- **Objective**
Rewrite the lines of every entry below so that "scientific name" becomes "binomial name", changing nothing else and leaving out the pictures.

- **Available records**
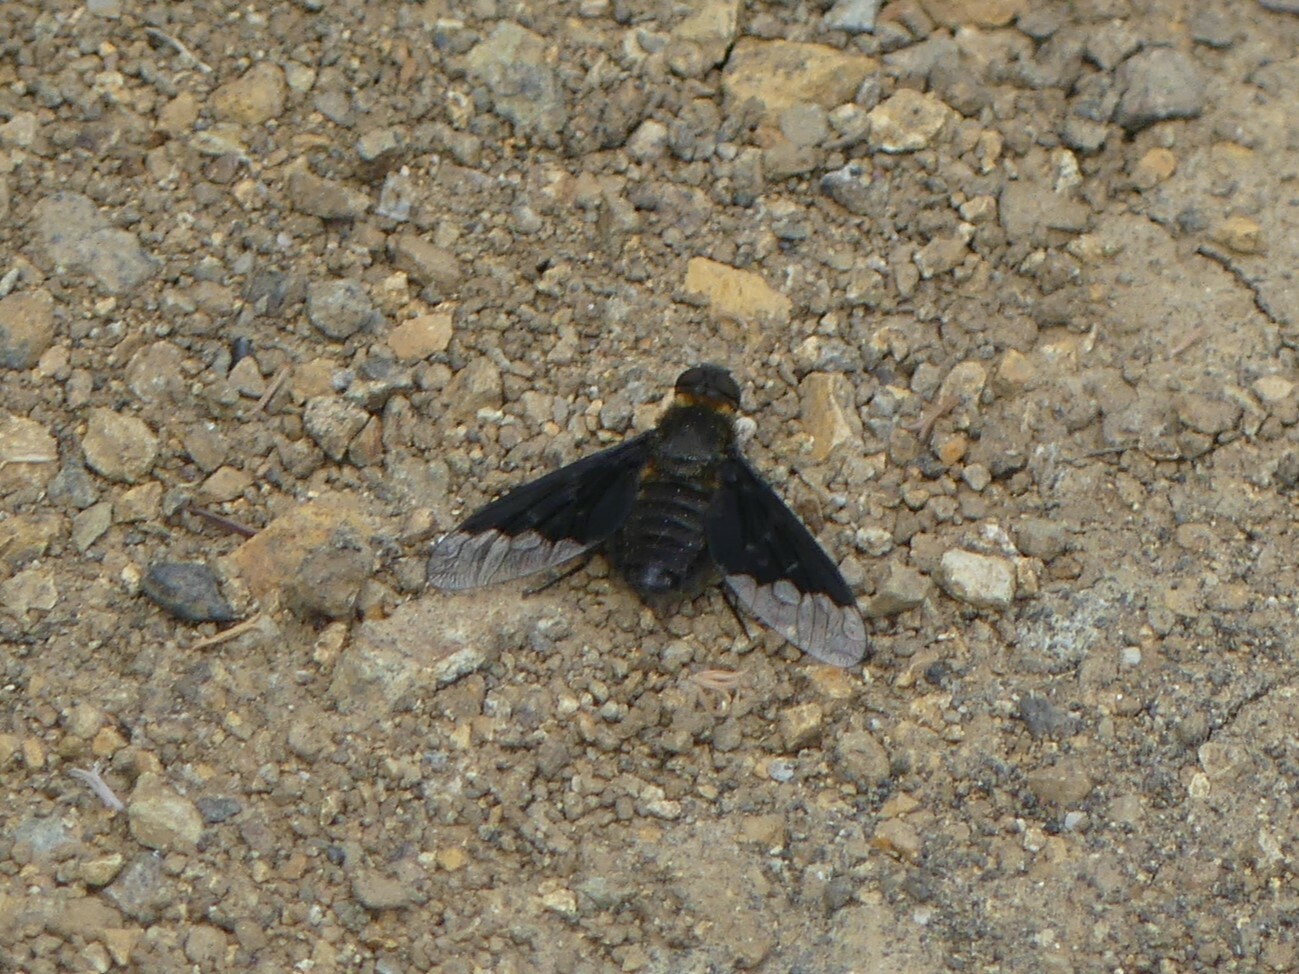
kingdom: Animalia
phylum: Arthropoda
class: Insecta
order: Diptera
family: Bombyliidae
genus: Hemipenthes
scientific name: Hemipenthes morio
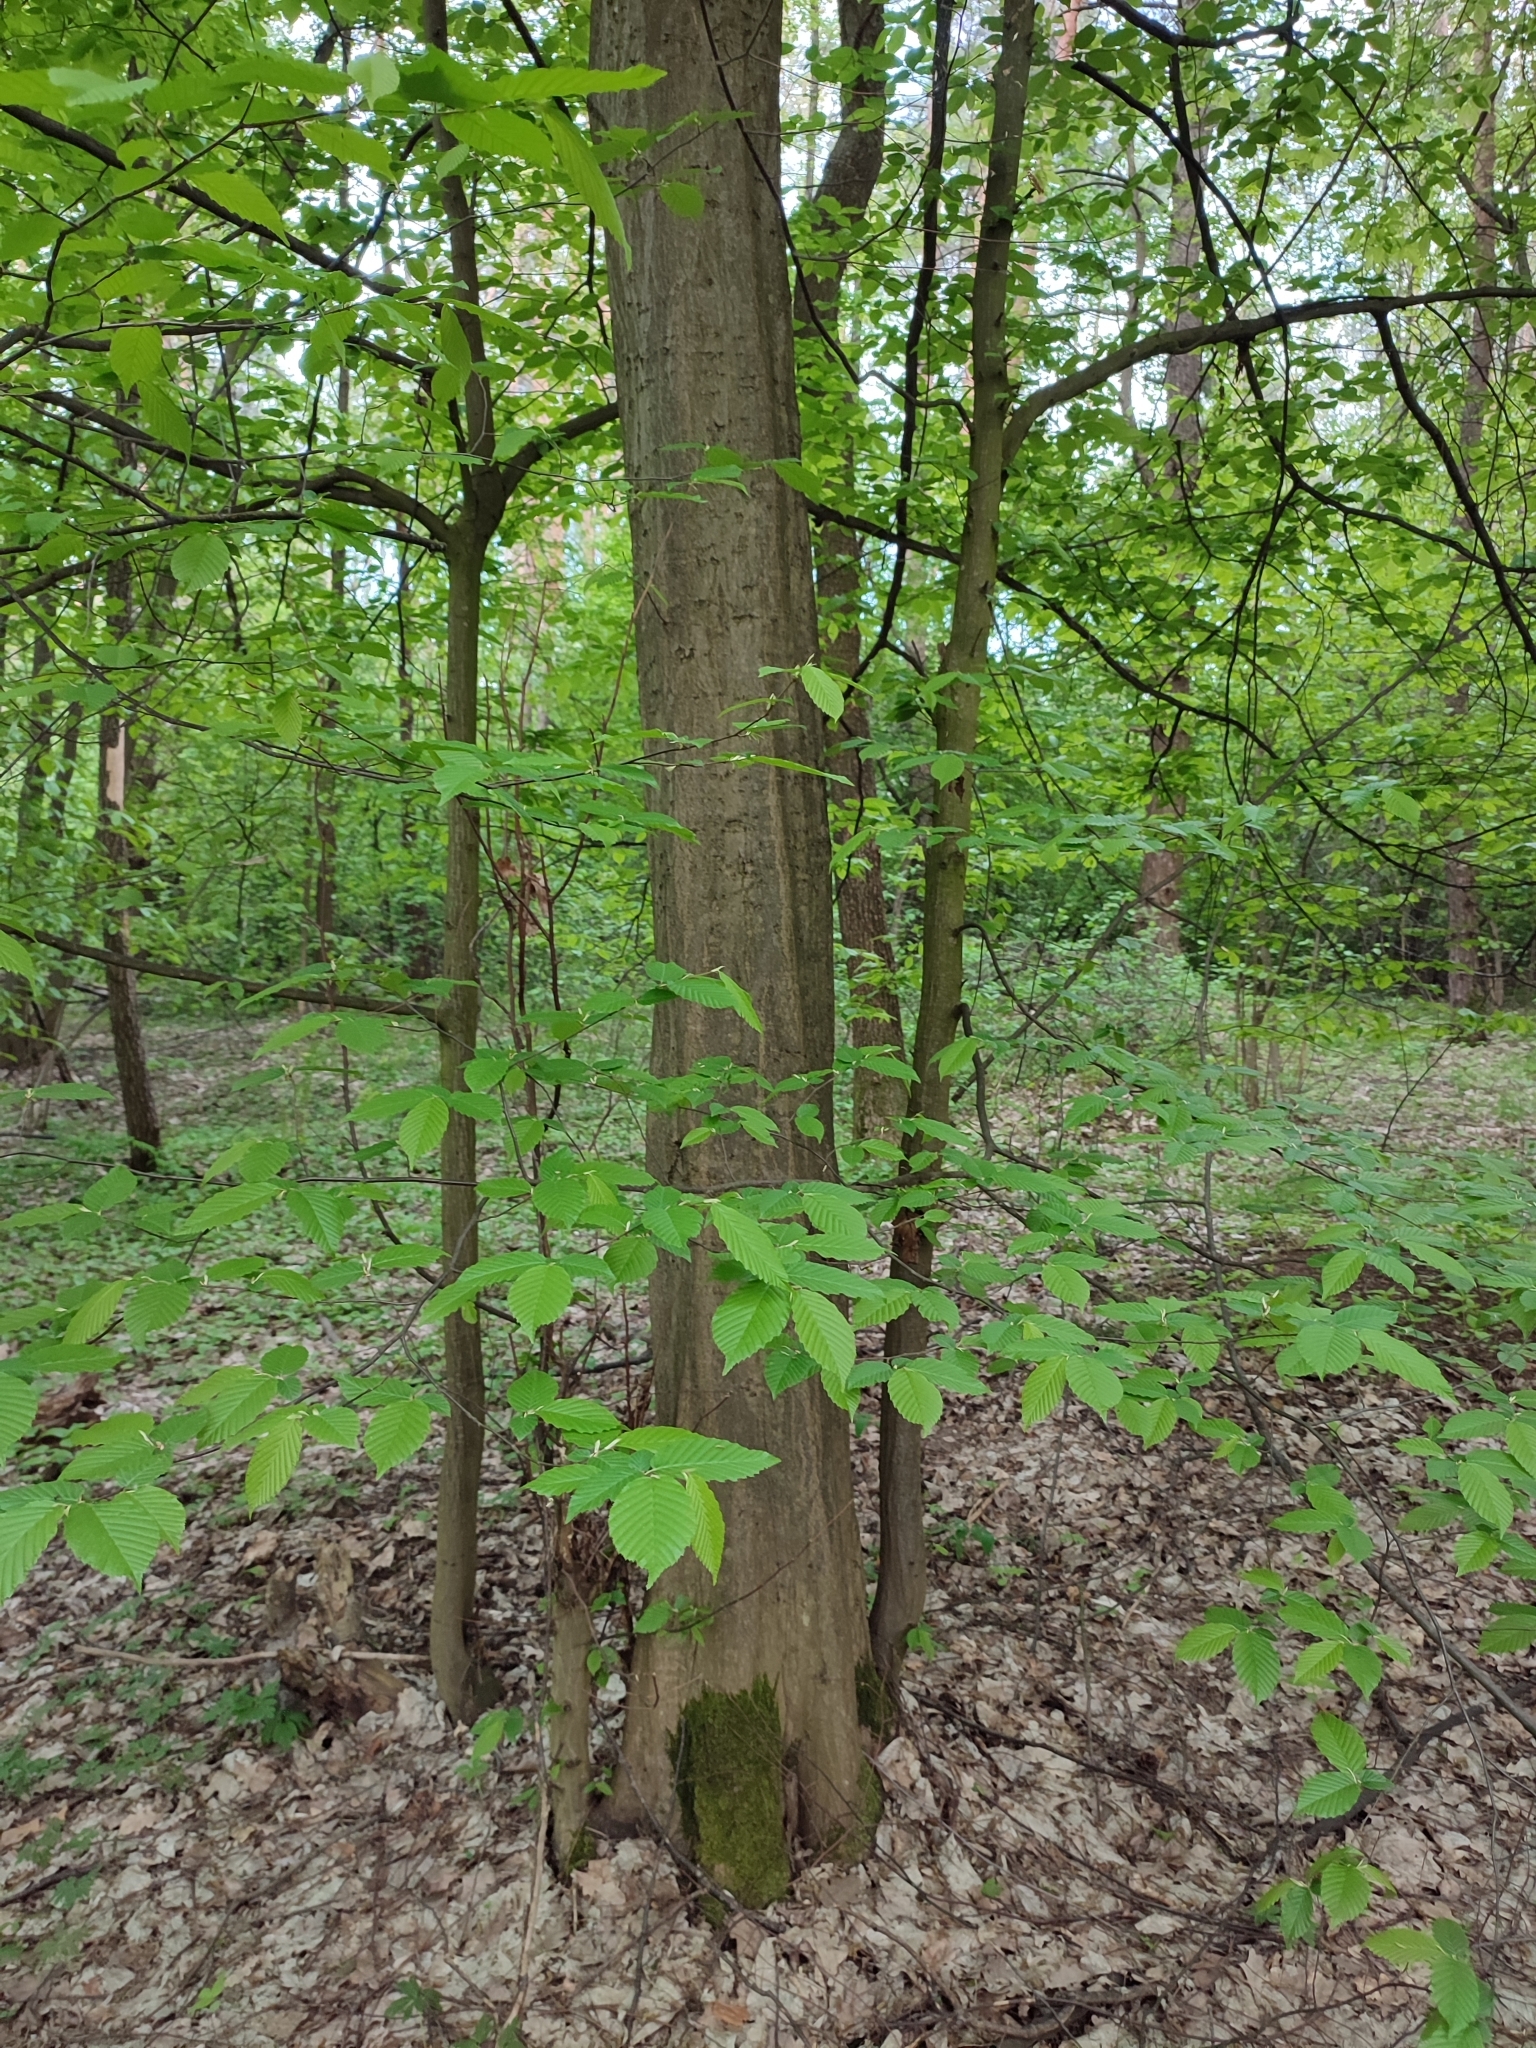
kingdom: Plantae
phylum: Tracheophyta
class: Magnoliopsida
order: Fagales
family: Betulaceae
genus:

- **Task result**
kingdom: Animalia
phylum: Arthropoda
class: Insecta
order: Diptera
family: Bombyliidae
genus: Hemipenthes
binomial name: Hemipenthes morio
kingdom: Plantae
phylum: Tracheophyta
class: Magnoliopsida
order: Fagales
family: Betulaceae
genus:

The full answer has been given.